:: WORK INSTRUCTIONS ::
Beginning with the line that has "left:0; width:222px; height:479px;", reproduce each remaining line of the data exactly, down to and including the last.
START EXTRACTED ENTRIES
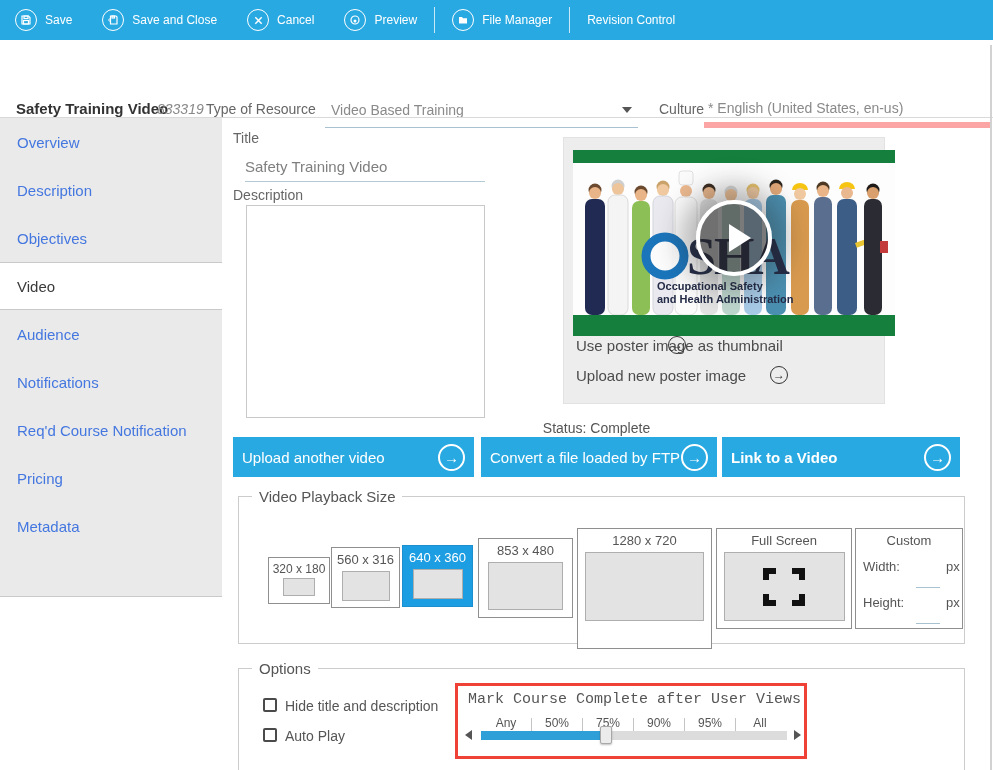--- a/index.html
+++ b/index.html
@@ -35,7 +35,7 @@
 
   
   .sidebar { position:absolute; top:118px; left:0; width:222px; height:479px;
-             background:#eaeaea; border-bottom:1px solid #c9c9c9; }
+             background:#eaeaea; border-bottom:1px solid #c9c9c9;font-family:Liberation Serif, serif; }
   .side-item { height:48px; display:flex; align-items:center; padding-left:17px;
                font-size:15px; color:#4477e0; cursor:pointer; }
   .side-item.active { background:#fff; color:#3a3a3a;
END EXTRACTED ENTRIES
:: TASK OUTPUT ::
   .sidebar { position:absolute; top:118px; left:0; width:222px; height:479px;
-             background:#eaeaea; border-bottom:1px solid #c9c9c9; }
+             background:#eaeaea; border-bottom:1px solid #c9c9c9;font-family:Liberation Serif, serif; }
   .side-item { height:48px; display:flex; align-items:center; padding-left:17px;
                font-size:15px; color:#4477e0; cursor:pointer; }
   .side-item.active { background:#fff; color:#3a3a3a;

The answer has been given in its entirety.